> Description of the task:
Which lines in the records below include the word "Agentic"? Report each of them in full.

Excerpts from a dataset
Content starts
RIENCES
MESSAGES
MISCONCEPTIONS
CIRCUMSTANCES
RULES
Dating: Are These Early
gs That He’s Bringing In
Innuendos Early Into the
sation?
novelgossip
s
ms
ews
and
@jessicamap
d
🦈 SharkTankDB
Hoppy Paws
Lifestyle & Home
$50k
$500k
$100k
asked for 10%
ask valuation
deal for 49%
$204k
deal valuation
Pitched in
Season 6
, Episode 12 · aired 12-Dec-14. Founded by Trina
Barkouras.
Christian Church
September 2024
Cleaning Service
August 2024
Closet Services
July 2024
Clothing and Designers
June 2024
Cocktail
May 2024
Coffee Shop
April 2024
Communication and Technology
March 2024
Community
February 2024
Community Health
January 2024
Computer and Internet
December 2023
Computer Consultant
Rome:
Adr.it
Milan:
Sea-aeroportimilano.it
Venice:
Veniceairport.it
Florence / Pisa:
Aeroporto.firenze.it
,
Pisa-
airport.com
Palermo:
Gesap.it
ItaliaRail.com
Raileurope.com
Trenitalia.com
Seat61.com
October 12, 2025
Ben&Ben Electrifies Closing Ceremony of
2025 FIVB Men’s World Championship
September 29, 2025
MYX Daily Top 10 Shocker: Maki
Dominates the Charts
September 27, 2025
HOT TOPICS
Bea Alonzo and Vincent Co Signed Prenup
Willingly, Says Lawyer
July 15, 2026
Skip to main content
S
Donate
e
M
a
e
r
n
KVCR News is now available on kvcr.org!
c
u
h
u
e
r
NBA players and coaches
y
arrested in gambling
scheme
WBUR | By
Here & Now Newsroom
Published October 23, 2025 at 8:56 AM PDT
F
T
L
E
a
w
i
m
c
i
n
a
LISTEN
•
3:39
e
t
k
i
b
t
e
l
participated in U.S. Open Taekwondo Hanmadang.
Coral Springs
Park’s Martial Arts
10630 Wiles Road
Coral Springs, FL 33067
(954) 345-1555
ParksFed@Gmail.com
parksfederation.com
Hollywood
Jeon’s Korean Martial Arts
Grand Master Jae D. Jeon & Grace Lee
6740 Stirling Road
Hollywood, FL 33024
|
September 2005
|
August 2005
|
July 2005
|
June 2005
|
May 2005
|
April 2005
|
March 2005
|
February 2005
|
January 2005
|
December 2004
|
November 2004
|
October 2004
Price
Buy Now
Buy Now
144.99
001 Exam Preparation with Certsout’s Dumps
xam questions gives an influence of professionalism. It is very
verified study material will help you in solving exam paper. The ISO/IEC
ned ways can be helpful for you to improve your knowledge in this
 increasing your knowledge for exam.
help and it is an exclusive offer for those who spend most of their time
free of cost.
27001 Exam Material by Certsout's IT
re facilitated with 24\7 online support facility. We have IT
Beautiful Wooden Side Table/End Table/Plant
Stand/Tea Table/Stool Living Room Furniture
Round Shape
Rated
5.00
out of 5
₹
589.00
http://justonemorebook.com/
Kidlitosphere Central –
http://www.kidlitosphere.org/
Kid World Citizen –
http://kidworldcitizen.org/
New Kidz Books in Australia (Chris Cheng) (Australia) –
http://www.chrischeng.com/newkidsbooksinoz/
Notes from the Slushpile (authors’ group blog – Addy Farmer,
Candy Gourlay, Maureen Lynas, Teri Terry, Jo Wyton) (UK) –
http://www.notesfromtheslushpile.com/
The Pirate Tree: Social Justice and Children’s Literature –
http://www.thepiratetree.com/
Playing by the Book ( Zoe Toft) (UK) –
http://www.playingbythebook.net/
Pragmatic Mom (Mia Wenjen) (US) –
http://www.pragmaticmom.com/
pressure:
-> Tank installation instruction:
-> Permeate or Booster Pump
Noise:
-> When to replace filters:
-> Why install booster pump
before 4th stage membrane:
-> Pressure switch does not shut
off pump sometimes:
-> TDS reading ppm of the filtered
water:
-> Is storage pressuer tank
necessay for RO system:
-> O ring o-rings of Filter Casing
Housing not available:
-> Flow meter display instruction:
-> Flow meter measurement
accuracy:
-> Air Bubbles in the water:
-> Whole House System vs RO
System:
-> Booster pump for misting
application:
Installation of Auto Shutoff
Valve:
Content ends
Content starts
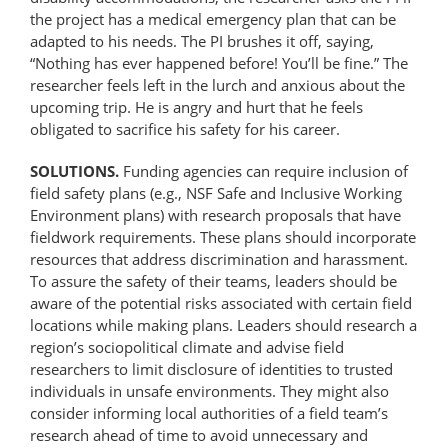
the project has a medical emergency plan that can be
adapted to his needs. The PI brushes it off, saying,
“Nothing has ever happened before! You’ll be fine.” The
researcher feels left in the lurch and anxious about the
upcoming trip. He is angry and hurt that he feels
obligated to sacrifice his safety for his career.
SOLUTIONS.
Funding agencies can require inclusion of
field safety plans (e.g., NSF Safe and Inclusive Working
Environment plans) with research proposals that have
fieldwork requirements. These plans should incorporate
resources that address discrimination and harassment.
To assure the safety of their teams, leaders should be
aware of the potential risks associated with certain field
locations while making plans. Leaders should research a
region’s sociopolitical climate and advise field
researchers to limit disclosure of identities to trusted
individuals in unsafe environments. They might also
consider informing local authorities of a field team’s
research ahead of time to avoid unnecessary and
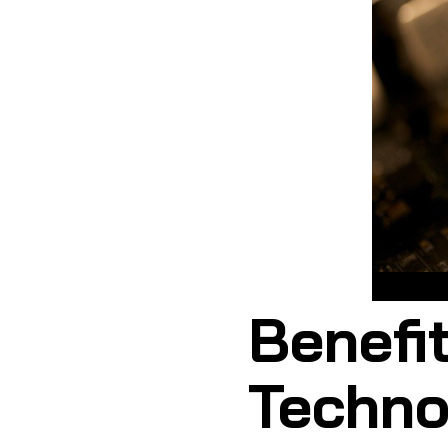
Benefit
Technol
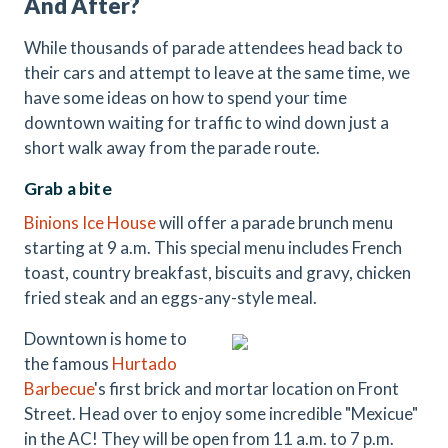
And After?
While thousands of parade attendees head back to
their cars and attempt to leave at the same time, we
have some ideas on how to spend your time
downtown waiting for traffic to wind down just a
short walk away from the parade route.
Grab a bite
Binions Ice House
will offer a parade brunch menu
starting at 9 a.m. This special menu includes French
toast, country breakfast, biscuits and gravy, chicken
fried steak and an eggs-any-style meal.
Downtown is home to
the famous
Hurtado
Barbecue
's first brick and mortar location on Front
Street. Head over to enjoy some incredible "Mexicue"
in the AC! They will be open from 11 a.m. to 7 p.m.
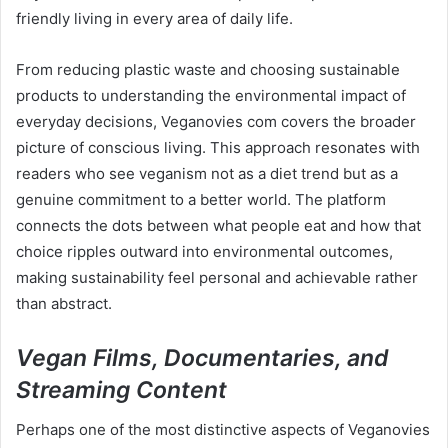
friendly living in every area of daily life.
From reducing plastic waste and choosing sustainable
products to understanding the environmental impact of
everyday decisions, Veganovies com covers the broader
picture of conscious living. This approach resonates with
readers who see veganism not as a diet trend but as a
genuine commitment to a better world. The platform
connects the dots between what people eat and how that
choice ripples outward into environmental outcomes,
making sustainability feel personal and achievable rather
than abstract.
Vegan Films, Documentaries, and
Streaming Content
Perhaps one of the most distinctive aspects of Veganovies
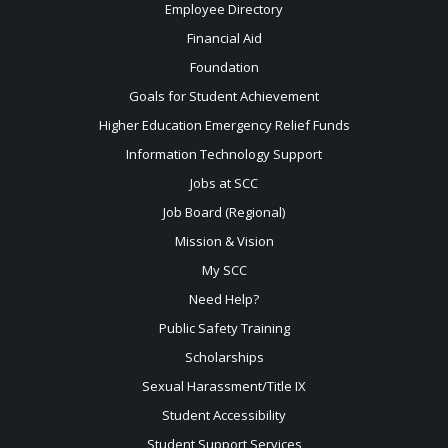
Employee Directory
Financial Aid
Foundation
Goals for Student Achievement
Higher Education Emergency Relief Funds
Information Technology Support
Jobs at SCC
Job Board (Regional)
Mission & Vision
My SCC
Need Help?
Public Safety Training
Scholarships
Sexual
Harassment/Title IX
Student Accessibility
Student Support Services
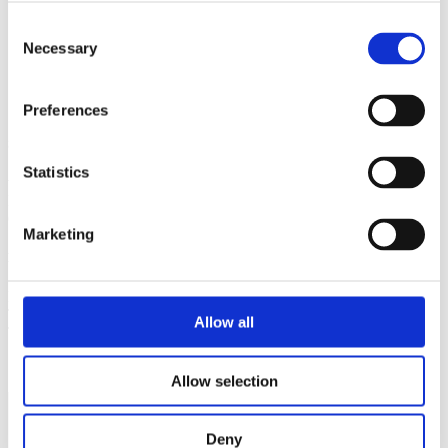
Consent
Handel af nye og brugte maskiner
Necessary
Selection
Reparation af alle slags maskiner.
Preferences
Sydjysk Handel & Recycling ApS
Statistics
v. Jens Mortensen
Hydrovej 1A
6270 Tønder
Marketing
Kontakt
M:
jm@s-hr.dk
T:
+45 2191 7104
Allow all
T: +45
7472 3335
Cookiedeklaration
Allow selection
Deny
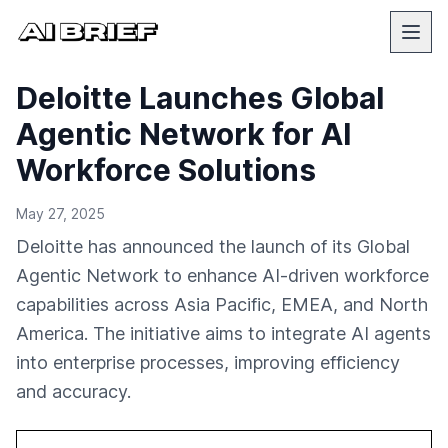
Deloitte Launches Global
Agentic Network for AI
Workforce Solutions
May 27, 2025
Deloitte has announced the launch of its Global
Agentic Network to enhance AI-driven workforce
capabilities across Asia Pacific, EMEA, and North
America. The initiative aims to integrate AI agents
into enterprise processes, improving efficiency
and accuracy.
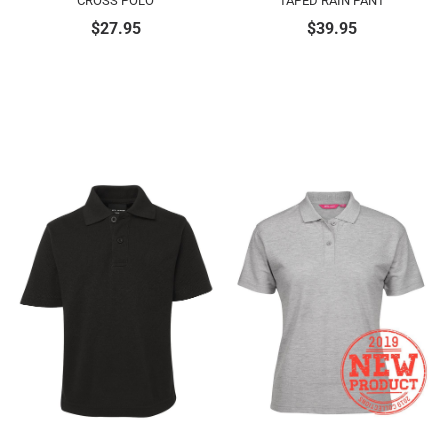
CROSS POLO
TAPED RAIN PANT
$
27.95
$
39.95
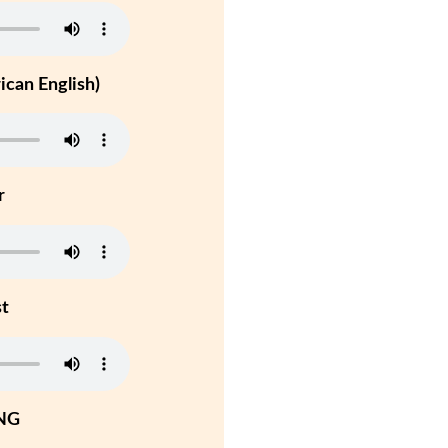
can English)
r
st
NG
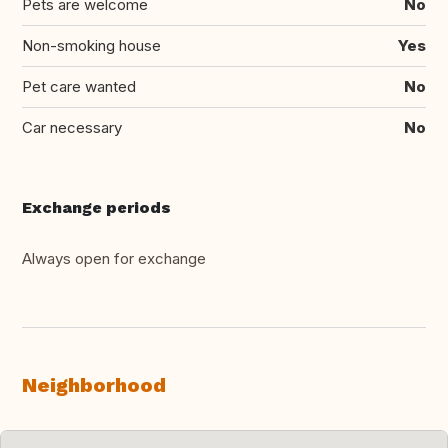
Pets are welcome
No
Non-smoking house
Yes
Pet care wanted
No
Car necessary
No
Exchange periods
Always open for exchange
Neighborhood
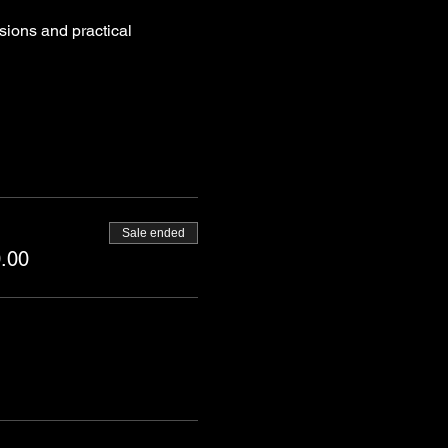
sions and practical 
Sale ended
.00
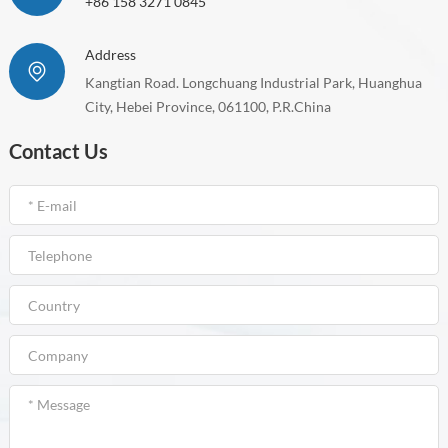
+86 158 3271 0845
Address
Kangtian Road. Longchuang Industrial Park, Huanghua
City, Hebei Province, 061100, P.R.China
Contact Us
Content ends
> Finished exercise:
Agentic Network for AI
Agentic Network to enhance AI-driven workforce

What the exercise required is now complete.